As with any historical atrocity, narratives about the Holocaust, its meaning, and its relevance are not handed down from on high; they are actively constructed. What we talk about when we talk about the Holocaust—or the Shoah, the Hebrew word for catastrophe or utter destruction, as the event is often referred to in countries such as Israel and France—differs wildly from nation to nation, and indeed the story that Americans now tell about one of history’s greatest crimes diverges significantly from the stories told in Israel, the former Soviet bloc, and Western Europe.

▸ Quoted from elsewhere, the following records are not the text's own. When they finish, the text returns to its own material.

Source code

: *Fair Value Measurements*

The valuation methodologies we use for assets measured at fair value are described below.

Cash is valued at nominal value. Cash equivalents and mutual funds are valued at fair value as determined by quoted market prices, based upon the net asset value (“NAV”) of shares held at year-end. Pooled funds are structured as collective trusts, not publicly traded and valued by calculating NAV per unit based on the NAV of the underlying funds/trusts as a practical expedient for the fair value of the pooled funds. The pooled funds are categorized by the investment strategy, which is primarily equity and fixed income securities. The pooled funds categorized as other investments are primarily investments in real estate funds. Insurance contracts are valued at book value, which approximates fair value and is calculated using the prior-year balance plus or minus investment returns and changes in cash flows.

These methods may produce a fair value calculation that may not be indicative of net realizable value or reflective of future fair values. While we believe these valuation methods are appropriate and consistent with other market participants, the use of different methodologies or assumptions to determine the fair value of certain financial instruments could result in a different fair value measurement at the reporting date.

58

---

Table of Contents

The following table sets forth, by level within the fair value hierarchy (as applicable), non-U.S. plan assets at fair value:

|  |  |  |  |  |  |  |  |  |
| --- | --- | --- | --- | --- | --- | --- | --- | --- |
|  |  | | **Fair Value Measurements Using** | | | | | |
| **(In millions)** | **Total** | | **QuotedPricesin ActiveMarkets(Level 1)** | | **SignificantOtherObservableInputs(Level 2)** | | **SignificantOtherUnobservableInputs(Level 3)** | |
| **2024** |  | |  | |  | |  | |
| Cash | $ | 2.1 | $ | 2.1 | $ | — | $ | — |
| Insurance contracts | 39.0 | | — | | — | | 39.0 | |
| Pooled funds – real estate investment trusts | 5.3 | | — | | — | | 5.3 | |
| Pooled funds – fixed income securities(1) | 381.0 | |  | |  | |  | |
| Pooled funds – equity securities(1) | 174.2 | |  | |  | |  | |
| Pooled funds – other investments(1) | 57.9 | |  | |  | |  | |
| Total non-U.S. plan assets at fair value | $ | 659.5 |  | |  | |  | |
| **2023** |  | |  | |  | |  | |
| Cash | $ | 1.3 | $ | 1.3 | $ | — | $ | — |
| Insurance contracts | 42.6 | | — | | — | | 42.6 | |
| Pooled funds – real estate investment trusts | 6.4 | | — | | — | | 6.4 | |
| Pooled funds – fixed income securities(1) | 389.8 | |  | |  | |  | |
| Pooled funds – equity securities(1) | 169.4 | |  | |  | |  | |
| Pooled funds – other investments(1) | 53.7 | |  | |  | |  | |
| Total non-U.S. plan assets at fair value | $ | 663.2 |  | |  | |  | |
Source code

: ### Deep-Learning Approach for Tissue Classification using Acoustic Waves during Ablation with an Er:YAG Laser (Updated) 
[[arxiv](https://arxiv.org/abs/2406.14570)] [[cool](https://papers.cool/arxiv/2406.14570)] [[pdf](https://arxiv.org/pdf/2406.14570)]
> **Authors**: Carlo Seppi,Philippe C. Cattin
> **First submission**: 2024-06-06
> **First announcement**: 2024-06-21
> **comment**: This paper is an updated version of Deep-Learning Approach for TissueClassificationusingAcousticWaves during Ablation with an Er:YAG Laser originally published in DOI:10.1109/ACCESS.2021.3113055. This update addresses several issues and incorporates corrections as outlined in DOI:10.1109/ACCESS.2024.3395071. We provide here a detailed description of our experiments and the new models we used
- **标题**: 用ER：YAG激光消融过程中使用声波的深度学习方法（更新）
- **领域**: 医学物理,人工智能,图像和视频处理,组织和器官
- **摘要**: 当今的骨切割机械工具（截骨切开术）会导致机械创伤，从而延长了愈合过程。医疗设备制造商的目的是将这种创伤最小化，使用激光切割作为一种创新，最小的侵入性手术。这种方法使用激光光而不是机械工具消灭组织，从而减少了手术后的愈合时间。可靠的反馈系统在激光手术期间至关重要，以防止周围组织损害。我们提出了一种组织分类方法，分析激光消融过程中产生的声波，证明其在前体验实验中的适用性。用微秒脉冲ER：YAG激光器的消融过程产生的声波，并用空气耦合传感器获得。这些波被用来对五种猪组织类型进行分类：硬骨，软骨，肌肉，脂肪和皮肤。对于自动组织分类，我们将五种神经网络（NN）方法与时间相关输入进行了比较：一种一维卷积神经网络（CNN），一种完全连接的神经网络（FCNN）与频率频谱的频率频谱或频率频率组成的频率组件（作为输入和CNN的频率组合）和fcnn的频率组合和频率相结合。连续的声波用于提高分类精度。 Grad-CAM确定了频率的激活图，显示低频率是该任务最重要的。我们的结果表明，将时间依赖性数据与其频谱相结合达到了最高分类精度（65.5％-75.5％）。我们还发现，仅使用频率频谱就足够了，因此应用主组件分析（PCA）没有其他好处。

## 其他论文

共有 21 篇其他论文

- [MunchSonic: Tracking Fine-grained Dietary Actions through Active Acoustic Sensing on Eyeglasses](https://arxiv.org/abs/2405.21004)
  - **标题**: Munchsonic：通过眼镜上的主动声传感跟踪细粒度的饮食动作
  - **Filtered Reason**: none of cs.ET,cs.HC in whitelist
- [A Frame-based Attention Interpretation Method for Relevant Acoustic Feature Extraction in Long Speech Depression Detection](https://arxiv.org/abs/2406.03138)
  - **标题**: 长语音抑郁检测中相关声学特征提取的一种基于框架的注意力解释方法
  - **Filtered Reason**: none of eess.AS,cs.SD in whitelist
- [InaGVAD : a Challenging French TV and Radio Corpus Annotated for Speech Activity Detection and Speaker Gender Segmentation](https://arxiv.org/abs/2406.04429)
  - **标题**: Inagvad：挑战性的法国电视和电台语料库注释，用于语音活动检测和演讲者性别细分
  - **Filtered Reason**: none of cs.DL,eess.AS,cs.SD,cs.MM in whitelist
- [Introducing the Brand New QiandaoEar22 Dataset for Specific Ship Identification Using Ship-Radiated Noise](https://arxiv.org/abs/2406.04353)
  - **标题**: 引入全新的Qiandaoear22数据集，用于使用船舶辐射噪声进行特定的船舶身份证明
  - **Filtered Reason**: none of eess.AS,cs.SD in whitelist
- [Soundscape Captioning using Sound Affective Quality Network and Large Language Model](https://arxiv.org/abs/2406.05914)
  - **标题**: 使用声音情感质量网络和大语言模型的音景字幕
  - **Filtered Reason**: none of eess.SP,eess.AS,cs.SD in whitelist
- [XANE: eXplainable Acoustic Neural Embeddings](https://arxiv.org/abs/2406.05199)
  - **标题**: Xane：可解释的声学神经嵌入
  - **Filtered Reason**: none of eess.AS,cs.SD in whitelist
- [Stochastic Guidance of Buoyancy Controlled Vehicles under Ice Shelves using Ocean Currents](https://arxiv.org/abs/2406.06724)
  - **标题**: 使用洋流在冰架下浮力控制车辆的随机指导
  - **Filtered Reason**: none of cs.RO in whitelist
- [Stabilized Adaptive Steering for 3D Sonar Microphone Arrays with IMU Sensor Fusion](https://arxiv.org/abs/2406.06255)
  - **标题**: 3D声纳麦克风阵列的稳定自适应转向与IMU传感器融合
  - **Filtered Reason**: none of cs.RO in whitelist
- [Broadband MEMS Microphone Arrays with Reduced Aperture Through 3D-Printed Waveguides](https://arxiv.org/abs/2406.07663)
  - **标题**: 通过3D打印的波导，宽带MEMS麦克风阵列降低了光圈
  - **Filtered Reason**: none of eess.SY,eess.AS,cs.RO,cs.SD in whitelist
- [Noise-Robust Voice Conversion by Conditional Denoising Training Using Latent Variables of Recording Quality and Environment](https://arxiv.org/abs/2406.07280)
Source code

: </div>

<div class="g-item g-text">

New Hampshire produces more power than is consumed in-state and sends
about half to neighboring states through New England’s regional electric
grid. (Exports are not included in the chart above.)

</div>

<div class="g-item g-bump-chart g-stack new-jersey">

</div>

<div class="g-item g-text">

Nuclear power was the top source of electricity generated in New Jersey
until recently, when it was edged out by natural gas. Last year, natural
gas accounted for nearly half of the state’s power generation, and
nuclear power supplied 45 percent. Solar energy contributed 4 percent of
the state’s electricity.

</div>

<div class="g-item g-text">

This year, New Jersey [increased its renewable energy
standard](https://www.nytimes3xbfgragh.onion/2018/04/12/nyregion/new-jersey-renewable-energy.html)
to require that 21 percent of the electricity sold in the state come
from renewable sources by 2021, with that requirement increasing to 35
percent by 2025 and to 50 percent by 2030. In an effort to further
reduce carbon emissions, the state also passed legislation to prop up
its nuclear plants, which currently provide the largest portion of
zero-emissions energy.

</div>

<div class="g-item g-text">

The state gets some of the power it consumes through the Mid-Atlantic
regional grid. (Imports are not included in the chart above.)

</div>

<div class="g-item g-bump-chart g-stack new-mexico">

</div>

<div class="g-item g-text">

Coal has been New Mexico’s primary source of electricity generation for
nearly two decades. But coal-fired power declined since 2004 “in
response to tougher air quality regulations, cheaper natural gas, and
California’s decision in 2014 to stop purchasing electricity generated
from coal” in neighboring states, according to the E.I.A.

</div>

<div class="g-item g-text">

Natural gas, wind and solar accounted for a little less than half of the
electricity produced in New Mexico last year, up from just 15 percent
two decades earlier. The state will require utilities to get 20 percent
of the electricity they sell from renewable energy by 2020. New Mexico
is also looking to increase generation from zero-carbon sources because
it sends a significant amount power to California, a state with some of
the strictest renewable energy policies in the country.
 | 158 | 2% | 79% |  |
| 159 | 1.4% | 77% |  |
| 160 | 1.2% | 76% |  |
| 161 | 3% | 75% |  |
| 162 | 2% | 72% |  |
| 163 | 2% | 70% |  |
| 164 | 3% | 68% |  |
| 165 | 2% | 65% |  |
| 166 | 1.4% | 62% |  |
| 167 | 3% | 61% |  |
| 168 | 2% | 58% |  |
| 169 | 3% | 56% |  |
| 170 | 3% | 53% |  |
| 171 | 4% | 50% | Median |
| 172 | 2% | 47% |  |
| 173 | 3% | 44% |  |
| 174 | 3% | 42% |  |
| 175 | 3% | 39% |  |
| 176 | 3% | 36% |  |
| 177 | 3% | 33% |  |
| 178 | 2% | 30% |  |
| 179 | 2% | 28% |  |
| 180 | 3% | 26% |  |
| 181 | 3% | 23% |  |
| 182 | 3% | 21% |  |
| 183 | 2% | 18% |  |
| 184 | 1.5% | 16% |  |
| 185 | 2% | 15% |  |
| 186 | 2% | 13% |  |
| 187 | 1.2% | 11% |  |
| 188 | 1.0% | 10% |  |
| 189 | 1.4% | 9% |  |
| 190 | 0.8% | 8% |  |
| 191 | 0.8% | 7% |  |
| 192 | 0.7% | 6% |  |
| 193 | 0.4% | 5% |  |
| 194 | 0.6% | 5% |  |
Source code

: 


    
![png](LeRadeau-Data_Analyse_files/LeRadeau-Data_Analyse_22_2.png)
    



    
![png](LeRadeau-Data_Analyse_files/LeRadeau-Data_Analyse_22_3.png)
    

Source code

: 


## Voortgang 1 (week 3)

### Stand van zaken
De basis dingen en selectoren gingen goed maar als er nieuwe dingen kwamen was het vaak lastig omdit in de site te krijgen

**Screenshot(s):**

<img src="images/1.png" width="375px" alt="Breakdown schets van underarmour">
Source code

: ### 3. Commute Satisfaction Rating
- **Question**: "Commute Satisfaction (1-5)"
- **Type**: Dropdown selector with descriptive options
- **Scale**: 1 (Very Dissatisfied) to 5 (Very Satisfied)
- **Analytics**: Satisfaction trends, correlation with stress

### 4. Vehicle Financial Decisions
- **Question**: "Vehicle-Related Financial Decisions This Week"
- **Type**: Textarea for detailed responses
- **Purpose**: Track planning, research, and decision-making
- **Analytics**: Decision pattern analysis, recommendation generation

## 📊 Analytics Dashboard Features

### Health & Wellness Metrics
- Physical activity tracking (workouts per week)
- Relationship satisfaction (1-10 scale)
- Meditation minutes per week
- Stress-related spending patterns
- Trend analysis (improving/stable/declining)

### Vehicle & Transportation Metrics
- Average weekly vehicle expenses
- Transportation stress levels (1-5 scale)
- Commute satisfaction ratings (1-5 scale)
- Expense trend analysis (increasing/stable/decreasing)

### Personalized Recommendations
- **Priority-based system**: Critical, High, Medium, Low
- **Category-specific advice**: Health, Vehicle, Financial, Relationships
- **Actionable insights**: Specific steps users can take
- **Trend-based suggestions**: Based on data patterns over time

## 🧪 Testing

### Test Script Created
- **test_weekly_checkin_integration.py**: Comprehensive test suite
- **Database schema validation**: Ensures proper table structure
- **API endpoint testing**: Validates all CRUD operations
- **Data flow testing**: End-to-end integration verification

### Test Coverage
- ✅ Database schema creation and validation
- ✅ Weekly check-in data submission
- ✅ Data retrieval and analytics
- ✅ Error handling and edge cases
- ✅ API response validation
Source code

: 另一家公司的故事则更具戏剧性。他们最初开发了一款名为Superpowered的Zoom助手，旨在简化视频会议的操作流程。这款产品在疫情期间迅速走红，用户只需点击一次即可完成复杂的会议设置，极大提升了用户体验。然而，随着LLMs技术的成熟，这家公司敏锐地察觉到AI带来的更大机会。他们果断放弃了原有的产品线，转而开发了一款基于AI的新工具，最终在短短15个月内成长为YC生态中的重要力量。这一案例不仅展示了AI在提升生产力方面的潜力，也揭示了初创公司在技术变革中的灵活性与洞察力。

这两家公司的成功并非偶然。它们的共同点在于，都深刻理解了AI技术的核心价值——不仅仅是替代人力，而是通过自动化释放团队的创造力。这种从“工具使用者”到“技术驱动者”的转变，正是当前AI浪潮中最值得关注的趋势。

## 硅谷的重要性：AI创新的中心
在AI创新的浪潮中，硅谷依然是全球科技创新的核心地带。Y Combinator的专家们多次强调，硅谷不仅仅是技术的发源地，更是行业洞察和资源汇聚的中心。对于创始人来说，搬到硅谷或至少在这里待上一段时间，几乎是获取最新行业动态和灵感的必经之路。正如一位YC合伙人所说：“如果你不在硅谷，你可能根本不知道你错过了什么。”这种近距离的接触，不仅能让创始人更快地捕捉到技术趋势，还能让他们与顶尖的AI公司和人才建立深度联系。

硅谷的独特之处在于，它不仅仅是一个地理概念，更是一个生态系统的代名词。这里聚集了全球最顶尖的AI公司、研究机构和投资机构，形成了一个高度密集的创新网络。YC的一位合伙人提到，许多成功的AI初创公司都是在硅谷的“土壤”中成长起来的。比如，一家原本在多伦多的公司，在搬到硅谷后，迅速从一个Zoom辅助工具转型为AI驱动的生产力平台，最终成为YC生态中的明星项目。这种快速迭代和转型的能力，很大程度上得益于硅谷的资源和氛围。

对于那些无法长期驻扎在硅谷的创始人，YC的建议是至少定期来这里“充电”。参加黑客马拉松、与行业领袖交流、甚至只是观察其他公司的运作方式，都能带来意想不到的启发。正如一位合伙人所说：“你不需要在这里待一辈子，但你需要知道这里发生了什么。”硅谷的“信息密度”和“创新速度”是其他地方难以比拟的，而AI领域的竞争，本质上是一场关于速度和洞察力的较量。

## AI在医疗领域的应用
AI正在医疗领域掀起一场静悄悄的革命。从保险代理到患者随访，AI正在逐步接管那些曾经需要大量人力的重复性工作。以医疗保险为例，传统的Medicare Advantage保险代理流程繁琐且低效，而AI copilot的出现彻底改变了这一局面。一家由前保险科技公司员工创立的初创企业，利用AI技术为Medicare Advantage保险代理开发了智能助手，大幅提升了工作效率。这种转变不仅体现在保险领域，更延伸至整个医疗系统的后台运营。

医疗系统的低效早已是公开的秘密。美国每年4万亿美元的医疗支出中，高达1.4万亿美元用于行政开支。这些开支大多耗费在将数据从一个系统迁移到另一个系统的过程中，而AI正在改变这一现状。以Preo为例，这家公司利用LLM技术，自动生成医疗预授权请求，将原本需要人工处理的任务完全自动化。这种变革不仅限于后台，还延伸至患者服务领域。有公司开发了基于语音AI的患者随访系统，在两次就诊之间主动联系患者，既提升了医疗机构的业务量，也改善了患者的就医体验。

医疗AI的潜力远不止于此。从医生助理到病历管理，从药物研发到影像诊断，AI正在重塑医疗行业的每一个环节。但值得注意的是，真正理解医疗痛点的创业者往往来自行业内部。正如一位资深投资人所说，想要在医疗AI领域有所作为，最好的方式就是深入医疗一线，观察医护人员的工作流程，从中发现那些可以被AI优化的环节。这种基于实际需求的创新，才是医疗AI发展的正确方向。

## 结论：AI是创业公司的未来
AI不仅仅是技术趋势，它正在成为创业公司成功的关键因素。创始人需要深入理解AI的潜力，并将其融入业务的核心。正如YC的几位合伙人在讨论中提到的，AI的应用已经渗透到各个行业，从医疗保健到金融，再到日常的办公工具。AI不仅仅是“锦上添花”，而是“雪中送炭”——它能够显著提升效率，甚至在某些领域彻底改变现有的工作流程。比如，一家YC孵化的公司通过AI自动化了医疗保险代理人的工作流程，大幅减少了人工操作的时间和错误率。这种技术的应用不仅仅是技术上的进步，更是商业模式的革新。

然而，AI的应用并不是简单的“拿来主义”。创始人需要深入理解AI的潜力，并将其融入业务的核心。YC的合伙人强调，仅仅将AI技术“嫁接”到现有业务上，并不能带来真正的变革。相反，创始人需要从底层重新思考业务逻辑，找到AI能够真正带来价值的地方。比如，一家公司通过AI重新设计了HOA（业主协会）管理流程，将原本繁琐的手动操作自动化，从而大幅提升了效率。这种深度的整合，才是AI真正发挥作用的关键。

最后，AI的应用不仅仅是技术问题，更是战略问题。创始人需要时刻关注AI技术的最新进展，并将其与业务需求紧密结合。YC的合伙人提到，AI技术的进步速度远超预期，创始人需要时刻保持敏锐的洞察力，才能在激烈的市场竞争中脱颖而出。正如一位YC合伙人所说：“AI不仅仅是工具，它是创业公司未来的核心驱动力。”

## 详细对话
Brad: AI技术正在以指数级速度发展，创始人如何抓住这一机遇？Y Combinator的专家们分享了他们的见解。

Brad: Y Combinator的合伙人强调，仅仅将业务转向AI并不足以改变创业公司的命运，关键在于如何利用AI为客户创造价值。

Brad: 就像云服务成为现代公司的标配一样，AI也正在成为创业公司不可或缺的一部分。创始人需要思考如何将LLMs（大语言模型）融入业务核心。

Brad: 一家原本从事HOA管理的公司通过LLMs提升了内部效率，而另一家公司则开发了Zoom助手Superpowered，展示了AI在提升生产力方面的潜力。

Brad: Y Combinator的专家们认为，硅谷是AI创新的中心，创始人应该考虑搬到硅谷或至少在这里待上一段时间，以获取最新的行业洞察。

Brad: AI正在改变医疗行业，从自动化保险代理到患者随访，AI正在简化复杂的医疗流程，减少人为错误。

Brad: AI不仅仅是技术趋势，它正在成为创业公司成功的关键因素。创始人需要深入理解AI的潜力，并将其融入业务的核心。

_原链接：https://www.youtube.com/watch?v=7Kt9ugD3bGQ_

“There is no such thing as collective memory,” Susan Sontag observed in “Regarding the Pain of Others.” Rather, she argued, “what is called collective memory is not a remembering but a stipulating: that this is important, and this is the story about how it happened.” A missed opportunity of “The U.S. and the Holocaust” is examining the emergence of an extremely American stipulation. How, exactly, the Holocaust went from a nameless catastrophe that, as the film amply demonstrates, did not initially appear to sway the hearts of all that many Americans, into a trauma commemorated in a major museum just off the National Mall—years before America’s own historical crimes, such as the enslavement of African Americans, were ever similarly addressed—is an important story that would have greatly enriched this film.
In fact, the film coincides with an ongoing exhibition at the United States Holocaust Memorial Museum, “Americans and the Holocaust,” and was developed with the assistance of the museum’s historians (many of whom appear in it) and rich archives. But the museum itself, established by an act of Congress in 1980 and officially opened in April, 1993, in the midst of the Bosnian war and the Rwandan genocide, is an impressive institution whose story belongs in any broad look at American responses to the Holocaust. Thirty-five years after the end of the war, the museum was—and remains—the U.S. government’s official response. I can think of no better example of what has become of the American response to the Holocaust than the museum’s own dedication ceremony. Wiesel—also largely absent from this film, although few people were as influential in shaping a durable Holocaust memory in the United States—turned to President Bill Clinton as they were both sitting in the rain outside the new museum. “And, Mr. President, I cannot not tell you something,” Wiesel said. “I have been in the former Yugoslavia last fall. I cannot sleep since for what I have seen. . . . We must do something to stop the bloodshed in that country! People fight each other and children die. Why? Something, anything must be done.” In America, the Holocaust is now often seen as a “lesson.” It means “never again”—although both genocide and the menace of anti-Semitism have continued regardless.